:: Work instruction 1 ::
In the passage about The Greetland Academy's return to school, what have staff planned to fill the first weeks of the new term with?
:: Work instruction 2 ::
Retype part of the passage about The Greetland Academy. Begin at the words "As teachers return" and stop after the words "printed publication awaits!".

:: Supplied passage ::

Segment Open

For the last few months, The Greetland Academy has been a quieter place than usual. The lively din of the playground and the buzz of the classroom have been muted by partial school closures. As the new academic year approaches, staff at Greetland are excited to hear the voices of all of our pupils once more.
As teachers return in September, we have carefully planned our initial weeks bursting full of the rich language of poetry. Why poetry? We want to hear the voices of our pupils loud and clear once more – ensuring every child recognises the importance of what they have to tell us. With a carefully selected array of poetry (paying attention to supporting teachers’ subject knowledge of apt poems), we will read, listen and write poems.
We are excited about the opportunities our poetry planning offers. Pupils, teachers – and even parents – will all get a chance to be a poet. Our very own printed publication awaits!
When assessment is sensitively matched to the curriculum content, we ensure that assessment is truly diagnostic and useful.
But what about assessment?
Understandably, a lot of attention has been given over to how pupils return to school routines, but also how we will assess them upon their return. School leadership and teachers move to consider concerns about lost learning. At Greetland, we want to combine the promise of our curriculum offer – poetry and much more – with sensitive attention to assessing our pupils’ individual needs on their return.

Segment Closed

:: Source data ::

Segment Open

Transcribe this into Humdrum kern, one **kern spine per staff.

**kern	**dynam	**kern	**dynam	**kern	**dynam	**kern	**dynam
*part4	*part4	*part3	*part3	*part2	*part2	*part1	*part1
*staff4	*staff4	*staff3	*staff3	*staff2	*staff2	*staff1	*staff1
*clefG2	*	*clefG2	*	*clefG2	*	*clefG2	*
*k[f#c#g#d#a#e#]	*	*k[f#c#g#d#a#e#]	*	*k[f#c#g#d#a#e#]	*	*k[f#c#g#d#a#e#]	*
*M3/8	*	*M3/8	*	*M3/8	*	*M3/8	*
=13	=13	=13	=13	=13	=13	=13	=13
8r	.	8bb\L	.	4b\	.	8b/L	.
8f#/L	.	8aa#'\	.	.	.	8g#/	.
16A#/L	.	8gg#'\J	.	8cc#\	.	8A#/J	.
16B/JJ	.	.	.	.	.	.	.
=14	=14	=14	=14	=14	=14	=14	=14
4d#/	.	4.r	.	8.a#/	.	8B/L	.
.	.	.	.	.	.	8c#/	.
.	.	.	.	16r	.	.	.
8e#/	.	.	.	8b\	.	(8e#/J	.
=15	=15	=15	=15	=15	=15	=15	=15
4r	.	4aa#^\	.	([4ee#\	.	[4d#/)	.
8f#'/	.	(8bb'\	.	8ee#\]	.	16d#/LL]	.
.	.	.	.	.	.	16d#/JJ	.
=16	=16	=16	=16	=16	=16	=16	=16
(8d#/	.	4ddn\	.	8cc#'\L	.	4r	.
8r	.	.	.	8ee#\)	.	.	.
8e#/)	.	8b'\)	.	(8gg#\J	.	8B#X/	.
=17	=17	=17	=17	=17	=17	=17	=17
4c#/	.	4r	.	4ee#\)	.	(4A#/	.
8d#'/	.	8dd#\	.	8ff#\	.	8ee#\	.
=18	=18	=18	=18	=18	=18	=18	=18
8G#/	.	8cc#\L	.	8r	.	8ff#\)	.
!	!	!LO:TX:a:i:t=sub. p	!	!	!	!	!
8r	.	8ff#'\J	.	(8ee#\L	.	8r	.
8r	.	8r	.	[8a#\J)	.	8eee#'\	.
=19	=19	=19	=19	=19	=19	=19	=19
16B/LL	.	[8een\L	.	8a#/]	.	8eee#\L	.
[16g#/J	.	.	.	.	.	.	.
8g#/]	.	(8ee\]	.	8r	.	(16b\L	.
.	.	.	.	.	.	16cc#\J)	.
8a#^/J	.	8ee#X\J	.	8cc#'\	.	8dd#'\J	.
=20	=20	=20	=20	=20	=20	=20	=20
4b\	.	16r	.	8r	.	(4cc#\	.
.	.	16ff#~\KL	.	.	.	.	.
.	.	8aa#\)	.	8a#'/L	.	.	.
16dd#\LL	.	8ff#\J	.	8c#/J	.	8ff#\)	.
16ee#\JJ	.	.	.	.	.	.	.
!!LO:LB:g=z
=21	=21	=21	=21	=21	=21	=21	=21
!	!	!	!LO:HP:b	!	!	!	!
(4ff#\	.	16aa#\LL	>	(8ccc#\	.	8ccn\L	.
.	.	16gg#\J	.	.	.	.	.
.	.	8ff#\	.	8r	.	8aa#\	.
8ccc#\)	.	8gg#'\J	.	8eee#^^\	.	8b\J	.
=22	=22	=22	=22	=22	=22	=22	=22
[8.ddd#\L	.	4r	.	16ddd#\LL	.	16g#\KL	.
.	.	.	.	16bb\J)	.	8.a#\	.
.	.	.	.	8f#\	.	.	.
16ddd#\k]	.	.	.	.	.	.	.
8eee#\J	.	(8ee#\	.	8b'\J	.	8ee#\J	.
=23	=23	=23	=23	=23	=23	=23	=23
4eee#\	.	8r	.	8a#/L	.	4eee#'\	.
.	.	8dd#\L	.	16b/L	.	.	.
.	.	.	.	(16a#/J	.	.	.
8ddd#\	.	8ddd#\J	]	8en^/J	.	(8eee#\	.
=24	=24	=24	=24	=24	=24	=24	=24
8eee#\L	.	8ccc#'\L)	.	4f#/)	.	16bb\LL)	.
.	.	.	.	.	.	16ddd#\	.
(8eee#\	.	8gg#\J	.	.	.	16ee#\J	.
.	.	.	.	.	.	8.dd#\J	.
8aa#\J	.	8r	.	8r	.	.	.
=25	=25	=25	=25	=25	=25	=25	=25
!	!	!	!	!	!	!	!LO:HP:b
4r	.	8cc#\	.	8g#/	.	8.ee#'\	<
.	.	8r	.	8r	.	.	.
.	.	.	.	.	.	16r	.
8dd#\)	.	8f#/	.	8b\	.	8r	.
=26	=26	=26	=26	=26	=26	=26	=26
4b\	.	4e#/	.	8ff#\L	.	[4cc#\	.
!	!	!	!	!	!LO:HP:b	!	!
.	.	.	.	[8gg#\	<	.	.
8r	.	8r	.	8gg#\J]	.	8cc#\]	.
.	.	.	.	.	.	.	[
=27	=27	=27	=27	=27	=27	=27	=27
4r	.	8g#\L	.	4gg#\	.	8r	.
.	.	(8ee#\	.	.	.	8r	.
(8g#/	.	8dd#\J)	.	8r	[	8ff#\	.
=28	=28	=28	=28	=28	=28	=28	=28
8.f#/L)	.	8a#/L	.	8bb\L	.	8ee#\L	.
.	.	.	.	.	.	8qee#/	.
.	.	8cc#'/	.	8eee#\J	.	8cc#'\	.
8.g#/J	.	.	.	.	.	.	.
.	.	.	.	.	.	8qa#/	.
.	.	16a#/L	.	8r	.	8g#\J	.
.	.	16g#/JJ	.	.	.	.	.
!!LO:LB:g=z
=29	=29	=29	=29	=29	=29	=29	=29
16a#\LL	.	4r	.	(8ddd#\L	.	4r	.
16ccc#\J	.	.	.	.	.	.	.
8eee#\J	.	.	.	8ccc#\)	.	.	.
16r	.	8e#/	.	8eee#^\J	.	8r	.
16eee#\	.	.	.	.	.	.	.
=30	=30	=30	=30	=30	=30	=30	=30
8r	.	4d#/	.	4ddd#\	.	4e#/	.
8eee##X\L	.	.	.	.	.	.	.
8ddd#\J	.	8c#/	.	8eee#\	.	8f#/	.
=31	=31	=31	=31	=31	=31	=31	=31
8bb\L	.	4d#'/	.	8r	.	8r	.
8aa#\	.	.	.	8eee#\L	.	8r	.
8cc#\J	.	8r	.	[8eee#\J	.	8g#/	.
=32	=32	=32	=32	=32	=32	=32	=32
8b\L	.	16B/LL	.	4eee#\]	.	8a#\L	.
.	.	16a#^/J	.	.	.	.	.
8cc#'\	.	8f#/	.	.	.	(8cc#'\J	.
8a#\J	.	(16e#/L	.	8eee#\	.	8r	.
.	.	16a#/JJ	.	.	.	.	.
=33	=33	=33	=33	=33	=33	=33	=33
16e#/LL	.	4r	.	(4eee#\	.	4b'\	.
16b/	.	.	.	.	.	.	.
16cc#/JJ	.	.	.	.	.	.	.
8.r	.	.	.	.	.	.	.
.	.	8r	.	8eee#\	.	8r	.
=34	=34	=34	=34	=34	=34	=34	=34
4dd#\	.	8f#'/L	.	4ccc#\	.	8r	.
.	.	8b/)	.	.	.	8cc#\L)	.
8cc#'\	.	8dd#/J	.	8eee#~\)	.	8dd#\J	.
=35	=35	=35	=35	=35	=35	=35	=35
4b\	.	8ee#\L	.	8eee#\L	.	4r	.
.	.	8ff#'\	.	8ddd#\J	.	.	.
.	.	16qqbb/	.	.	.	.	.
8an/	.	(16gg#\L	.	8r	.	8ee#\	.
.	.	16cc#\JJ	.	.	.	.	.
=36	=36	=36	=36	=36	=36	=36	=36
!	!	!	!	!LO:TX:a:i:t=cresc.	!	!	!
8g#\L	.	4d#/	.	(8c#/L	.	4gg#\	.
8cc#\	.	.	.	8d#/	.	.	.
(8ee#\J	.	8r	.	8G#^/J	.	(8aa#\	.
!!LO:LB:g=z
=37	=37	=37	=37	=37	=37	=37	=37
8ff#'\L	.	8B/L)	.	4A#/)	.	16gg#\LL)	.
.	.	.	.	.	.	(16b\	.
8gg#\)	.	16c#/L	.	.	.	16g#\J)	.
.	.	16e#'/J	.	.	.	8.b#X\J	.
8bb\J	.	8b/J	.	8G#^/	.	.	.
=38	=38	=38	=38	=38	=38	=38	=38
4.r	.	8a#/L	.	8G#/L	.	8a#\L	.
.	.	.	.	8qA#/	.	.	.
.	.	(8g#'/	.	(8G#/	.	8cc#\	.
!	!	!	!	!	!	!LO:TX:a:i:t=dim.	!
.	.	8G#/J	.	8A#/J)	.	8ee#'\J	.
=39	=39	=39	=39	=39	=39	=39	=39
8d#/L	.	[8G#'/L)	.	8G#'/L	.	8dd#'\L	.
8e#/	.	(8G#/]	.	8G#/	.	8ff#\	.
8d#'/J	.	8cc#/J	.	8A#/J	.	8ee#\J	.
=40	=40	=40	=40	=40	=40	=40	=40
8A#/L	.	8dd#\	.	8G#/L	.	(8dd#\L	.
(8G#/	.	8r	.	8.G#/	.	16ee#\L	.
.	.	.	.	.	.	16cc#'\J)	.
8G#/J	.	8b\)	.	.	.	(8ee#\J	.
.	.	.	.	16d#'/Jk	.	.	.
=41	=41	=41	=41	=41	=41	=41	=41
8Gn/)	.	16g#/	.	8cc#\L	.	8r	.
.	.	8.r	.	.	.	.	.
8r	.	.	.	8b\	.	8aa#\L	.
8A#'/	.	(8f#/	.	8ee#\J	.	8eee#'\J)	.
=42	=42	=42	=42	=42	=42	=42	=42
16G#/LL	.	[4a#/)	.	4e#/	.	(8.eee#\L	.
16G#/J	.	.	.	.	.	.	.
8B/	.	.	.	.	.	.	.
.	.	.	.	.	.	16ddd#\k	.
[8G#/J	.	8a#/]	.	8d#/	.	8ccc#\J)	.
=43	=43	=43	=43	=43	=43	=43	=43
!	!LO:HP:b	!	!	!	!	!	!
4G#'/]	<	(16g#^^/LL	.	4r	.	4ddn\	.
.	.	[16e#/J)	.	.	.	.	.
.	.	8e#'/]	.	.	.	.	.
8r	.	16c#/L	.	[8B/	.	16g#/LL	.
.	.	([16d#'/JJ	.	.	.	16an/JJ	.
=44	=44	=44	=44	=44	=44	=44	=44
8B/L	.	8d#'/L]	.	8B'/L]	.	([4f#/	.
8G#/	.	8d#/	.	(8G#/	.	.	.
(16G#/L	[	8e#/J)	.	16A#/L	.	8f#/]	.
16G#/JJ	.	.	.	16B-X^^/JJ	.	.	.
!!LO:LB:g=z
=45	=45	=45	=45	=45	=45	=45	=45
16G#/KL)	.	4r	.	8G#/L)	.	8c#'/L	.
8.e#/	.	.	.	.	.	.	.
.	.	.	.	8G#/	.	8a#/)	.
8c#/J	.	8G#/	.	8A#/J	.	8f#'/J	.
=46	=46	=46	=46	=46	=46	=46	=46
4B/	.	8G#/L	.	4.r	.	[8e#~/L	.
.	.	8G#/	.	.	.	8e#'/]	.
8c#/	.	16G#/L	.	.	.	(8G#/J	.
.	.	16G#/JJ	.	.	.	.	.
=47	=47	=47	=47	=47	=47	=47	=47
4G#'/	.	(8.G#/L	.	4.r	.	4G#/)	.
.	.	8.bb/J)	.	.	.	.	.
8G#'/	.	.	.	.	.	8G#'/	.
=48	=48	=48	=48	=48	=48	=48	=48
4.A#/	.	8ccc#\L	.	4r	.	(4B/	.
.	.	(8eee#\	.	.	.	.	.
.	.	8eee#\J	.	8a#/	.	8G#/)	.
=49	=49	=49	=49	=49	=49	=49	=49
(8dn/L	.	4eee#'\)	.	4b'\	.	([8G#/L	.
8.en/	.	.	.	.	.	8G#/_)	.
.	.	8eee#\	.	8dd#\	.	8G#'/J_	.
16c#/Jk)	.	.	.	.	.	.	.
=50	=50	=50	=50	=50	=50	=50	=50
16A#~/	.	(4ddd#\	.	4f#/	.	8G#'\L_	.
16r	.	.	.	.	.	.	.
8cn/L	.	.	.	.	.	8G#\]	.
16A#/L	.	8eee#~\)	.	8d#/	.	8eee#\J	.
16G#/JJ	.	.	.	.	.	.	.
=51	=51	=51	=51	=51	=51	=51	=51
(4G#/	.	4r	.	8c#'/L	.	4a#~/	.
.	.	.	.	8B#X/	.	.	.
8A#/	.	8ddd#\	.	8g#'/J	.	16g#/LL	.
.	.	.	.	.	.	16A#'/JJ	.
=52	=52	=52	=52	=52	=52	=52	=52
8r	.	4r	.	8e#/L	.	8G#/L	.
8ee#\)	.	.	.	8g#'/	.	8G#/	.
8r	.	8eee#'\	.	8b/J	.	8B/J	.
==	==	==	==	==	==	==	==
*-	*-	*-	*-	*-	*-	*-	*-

Segment Closed

:: Written reply 1 ::
The rich language of poetry.

:: Written reply 2 ::
As teachers return in September, we have carefully planned our initial weeks bursting full of the rich language of poetry. Why poetry? We want to hear the voices of our pupils loud and clear once more – ensuring every child recognises the importance of what they have to tell us. With a carefully selected array of poetry (paying attention to supporting teachers’ subject knowledge of apt poems), we will read, listen and write poems.
We are excited about the opportunities our poetry planning offers. Pupils, teachers – and even parents – will all get a chance to be a poet. Our very own printed publication awaits!